Was ihr jetzt noch zu thun übrig bleibe, sie hatte es auf der Stelle gewußt. In athemloser Hast war sie zu Gerhard geeilt, sich an seine Brust zu werfen und seine Vergebung zu erflehen. Als sie erfahren hatte, daß er noch nicht zurückgekehrt sei, hatte sie den Diener bestimmt, sie in dem dunkeln Zimmer warten zu lassen, ohne Gerhard etwas von ihrer Anwesenheit zu verrathen. Sie wußte ja, daß sie das Heilmittel besäße, welches ihm mit Zauberschnelle Genesung bringen würde, und sie hatte sich in der Hoffnung auf seine wunderbare Wirkung nicht betrogen.

* * *

Rita Gardini erhielt wenige Wochen später einen mehrmonatigen Urlaub zu einer Gastspielreise durch Amerika, und sie ist von dieser Reise nicht mehr in die Hauptstadt des Deutschen Reiches zurückgekehrt. Ueber die Gründe, welche sie dazu veranlaßt haben könnten, waren eine Zeit lang die verschiedenartigsten Gerüchte unter ihren Bewunderern und unter ihren Neidern im Umlauf.

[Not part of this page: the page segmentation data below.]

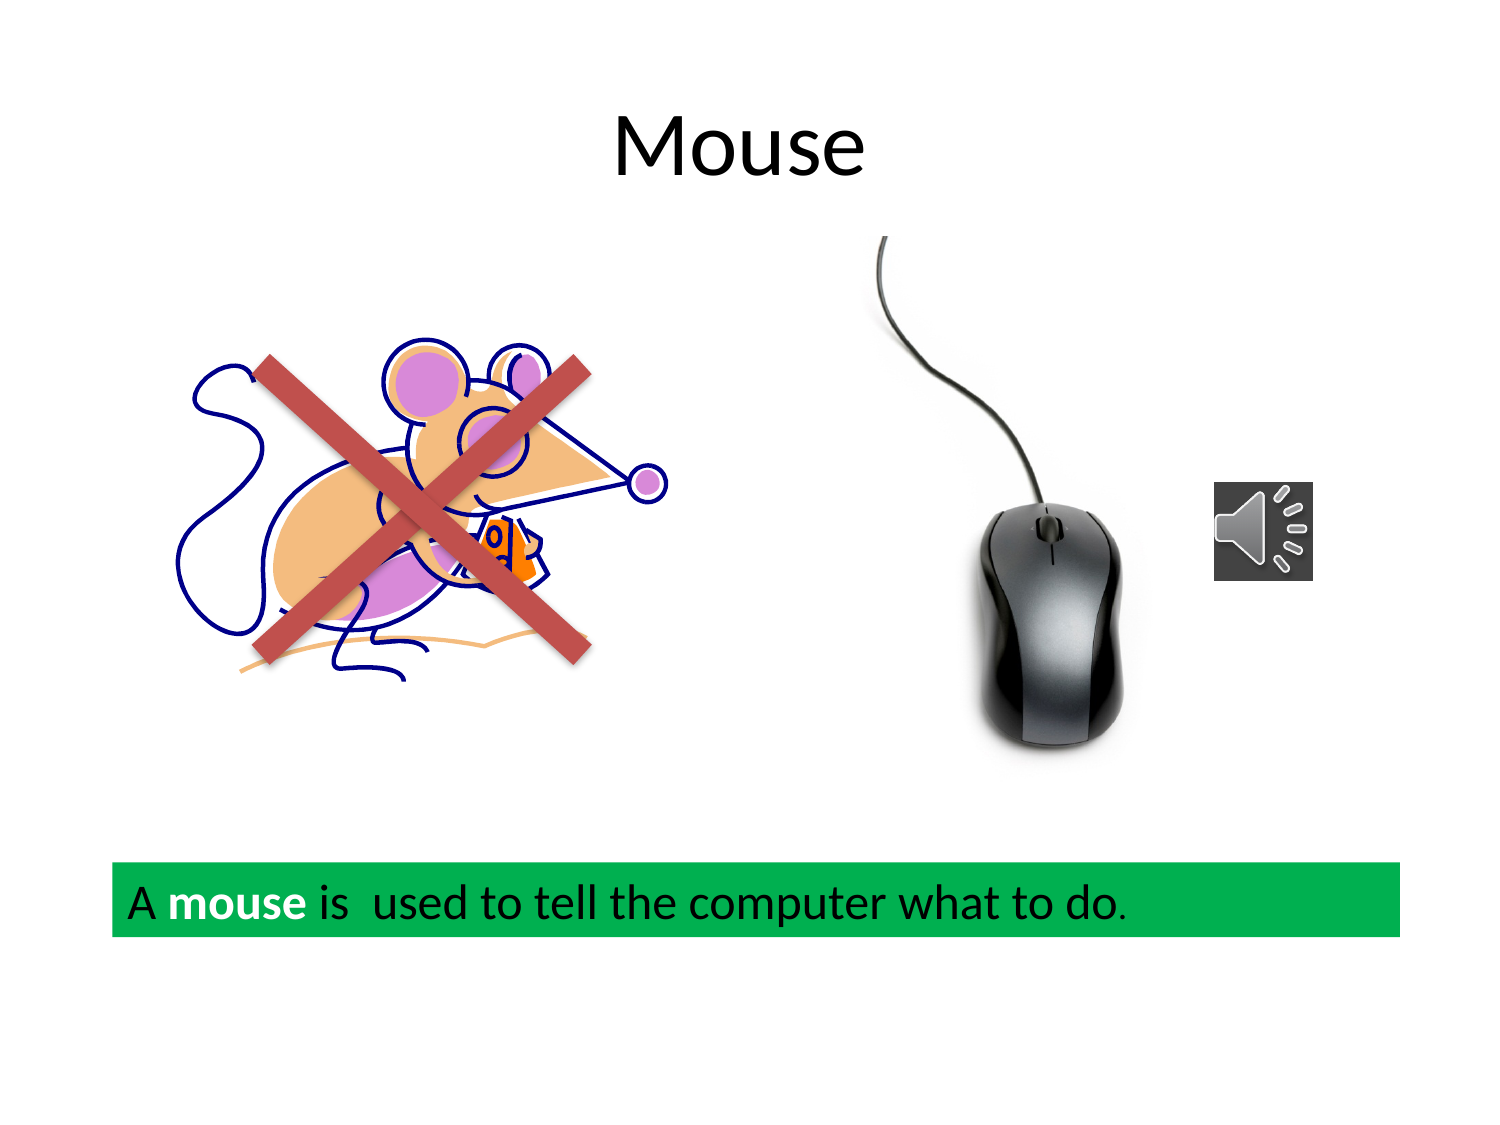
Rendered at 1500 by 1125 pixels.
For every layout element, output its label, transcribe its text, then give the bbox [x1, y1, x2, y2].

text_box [260, 363, 583, 656]
picture [174, 337, 669, 682]
picture [1213, 481, 1314, 582]
title Mouse [75, 45, 1425, 233]
picture [824, 236, 1181, 783]
text_box A mouse is used to tell the computer what to do. [112, 862, 1400, 938]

Keines derselben traf die volle Wahrheit; denn Gerhard Steinau und seine glückliche junge Frau, die einzigen, welche das Geheimniß hätten verrathen können, sie thaten des Namens der Sängerin niemals Erwähnung, nicht einmal in jenen traulichen Stunden des Alleinseins, da mit den Erinnerungen an glückliche und leidvolle Tage der Vergangenheit auch das Bild des schönen, verführerischen Weibes lebendig wurde in ihren Herzen.